## BRIEF A
Reproduce word for word everything in the passage on Kyrgyzstan and Uzbekistan from "Kyrgyzstan is 90%" down to "are there too.".
*** READING TEXT Section Begins ***
The Soviet Union has it’s rubber boot all over these countries. There are many older people still sentimental about the Soviets. Health care, schooling were all free. But all of the industry and agriculture was in service to Russian growth. In Kyrgyzstan they built hydro electrical power plants. They dammed the main river and flooded valleys full of villages. In Uzbekistan. they forced all the small farmers to grow cotton instead of crops. The Aral Sea, once the third largest lake in the world, began shrinking in the 60’s after the rivers that fed it were diverted by Soviet irrigation projects..and all that cotton was Shipped out of the country back to the Soviet Union. That was the talk I heard, but what did I see? In Kyrgyzstan I maybe saw a handful of tourists. Lots of LADA’s these old Soviet cars that had been left behind.In Uzbekistan, There is a Chevrolet factory , and 90% of cars on the road are chevy’s. In both countrys I saw children coming from school. All neat and bright in white tops and black skirts or trousers. All the little girls have big ribbons or pom-poms in their hair. In Kyrgyzstan they people have strong Mongolian or Tibetan features. In Uzbekistan they are much lighter with features that seem to come from the other direction, Persia.
Kyrgyzstan is 90% Muslim, but most of them are not observant. Some head coverings mixed in with long black ponytails. There’s no pork on the menu, and the Imam will call from the minaret but it’s rare to see anyone heading to prayer. There are more headscarves in Uzbekistan particularly among the older women, but the younger hijab wearing girls are there too.
*** READING TEXT Section Ends ***
*** DATA UNDER STUDY Section Begins ***
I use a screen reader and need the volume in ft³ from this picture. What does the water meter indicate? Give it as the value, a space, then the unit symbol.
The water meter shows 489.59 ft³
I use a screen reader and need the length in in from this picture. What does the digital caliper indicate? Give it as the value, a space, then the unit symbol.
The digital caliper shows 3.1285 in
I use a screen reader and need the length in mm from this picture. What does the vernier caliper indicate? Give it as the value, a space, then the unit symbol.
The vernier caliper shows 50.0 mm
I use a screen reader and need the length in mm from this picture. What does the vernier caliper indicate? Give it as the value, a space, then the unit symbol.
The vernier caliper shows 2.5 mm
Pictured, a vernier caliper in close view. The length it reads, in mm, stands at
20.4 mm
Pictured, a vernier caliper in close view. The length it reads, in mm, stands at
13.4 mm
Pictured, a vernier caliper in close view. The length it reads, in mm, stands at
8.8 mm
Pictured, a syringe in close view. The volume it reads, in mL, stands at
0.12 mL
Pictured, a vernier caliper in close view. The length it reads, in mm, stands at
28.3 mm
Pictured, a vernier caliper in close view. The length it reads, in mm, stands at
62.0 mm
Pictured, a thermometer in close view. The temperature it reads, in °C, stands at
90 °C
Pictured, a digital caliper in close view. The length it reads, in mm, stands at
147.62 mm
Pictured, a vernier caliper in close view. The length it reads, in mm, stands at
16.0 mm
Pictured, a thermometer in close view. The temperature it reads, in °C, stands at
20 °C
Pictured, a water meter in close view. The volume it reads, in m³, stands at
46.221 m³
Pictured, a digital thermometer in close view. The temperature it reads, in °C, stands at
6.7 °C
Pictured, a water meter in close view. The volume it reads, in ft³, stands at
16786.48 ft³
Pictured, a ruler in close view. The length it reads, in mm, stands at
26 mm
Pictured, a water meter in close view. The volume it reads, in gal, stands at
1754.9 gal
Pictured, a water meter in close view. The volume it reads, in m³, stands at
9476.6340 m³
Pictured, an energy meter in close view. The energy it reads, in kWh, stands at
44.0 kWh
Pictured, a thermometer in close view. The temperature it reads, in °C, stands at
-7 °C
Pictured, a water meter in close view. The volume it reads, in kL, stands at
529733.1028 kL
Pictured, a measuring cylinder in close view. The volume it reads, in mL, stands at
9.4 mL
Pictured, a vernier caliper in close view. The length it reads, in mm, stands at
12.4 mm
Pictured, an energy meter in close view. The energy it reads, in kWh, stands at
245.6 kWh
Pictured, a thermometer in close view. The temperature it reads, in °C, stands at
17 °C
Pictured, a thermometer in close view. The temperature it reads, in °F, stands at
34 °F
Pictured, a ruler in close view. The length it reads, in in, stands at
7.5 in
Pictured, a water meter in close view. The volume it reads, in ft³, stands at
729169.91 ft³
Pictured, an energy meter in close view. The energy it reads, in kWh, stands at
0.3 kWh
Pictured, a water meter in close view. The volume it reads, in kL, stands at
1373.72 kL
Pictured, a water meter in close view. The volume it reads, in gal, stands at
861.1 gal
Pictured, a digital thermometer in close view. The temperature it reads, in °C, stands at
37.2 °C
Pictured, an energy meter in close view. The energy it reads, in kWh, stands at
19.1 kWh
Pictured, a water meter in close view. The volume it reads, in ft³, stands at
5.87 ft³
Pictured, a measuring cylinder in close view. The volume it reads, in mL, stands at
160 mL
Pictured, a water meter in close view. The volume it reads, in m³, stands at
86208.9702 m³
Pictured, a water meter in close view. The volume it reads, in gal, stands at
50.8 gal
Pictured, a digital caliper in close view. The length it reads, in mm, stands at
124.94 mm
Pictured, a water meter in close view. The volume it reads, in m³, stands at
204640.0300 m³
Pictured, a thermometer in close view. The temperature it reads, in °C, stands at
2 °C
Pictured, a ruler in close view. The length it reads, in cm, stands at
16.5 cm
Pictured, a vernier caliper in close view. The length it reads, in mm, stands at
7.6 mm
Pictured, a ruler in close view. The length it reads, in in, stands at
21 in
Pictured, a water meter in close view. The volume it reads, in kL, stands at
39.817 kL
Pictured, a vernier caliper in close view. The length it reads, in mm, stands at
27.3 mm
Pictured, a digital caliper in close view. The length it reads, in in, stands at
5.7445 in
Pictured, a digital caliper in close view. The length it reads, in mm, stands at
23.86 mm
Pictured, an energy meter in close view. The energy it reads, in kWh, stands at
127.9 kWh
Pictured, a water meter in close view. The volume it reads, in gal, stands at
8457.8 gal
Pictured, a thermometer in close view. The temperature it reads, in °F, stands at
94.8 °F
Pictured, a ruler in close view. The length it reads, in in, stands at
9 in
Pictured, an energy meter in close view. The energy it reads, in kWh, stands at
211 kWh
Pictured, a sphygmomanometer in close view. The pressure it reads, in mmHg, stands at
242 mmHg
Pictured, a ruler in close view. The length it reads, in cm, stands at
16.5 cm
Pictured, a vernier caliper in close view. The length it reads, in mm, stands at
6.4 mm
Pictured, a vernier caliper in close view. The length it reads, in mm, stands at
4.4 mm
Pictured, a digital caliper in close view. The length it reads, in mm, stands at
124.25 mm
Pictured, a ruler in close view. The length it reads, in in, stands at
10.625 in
*** DATA UNDER STUDY Section Ends ***
## BRIEF B
Identify and copy every line of the listing that contains the string "mmHg". Case counts.

## WRITTEN SOLUTION A
Kyrgyzstan is 90% Muslim, but most of them are not observant. Some head coverings mixed in with long black ponytails. There’s no pork on the menu, and the Imam will call from the minaret but it’s rare to see anyone heading to prayer. There are more headscarves in Uzbekistan particularly among the older women, but the younger hijab wearing girls are there too.

## WRITTEN SOLUTION B
Pictured, a sphygmomanometer in close view. The pressure it reads, in mmHg, stands at
242 mmHg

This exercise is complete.